▶ _Task requirements_:
1/ In the passage on the 1809 peace talks between Sweden and Denmark, explain why Jönköping was chosen as the site of the negotiations, using one to three sentences.
2/ Extend the passage on the 1809 peace talks at Jönköping, beginning after its last listed stipulation.

▶ _Given passage_:
--- --- ---

After the coup d'état of Gustav IV on March 7, 1809, Swedish leadership no longer had any desire to continue the ongoing war with Denmark, as it had also recently lost Finland to Russia in the Treaty of Fredrikshamn.

Jönköping would be picked as the location for the negotiations, with the reason that the city was located at around the same distance from both Stockholm and Copenhagen. In late autumn, the two delegates, Carl Gustaf Adlerberg on the Swedish side, and Nils Rosenkrantz on the Danish side, began working through the demands and counter-demands on both sides.

In a short amount of time, the diplomats were quickly able to agree on several issues, and on 10 December, the treaty was signed.

== Stipulations ==
- Return to status quo between the two, with both sides returning occupied territory.
- Sweden is to keep British warships from its coast.
- Defectors and prisoners from both sides are to be returned.

--- --- ---

▶ _Source information_:
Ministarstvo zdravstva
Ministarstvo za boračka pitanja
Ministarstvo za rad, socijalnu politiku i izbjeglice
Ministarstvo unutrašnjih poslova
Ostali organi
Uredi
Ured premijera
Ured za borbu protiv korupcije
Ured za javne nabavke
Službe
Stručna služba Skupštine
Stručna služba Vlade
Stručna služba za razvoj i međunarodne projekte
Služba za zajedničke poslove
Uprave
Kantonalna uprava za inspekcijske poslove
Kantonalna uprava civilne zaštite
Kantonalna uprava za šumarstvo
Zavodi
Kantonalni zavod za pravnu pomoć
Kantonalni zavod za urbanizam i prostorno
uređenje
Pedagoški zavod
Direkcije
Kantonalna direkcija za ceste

--- --- ---

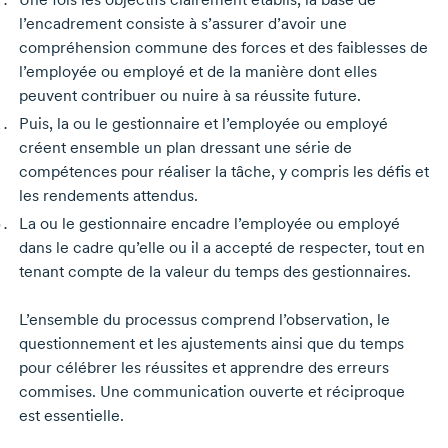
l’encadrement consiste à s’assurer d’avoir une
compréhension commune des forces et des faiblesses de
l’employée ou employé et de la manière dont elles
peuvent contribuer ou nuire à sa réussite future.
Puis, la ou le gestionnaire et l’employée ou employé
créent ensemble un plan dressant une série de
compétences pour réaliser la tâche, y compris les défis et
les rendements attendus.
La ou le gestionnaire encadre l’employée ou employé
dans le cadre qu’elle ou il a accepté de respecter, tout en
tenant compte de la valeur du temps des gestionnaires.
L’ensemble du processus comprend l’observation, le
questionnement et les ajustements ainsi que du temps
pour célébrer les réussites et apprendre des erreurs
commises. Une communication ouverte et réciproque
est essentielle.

--- --- ---

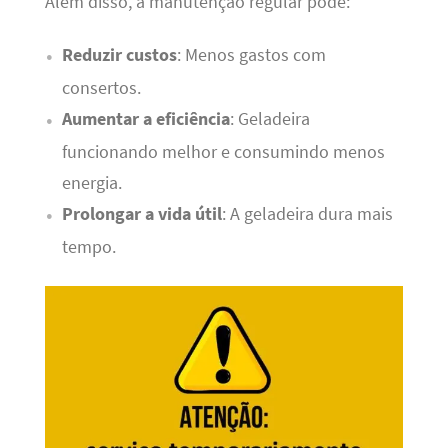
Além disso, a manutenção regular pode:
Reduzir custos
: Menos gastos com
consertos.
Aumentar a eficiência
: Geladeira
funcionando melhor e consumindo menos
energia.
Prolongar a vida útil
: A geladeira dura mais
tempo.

--- --- ---

▶ _Task responses_:
1/ Jönköping was chosen because the city lay at around the same distance from both Stockholm and Copenhagen.

2/
== Aftermath ==
After the negotiations were over, a closing ball took place, which was very lavish, with one eyewitness account claiming it was:

one of the most splendid parties ever held in Jönköping. The grand apartment was richly illuminated, soldiers paraded on the stairs and outside, fanfares resounded from the regimental band, alternating with those graceful dances whose enchanting music we still admire today. Uniforms shone, decorations glittered, and at the supper, arranged by one of the court's master chefs, the silverware brought from Stockholm sparkled.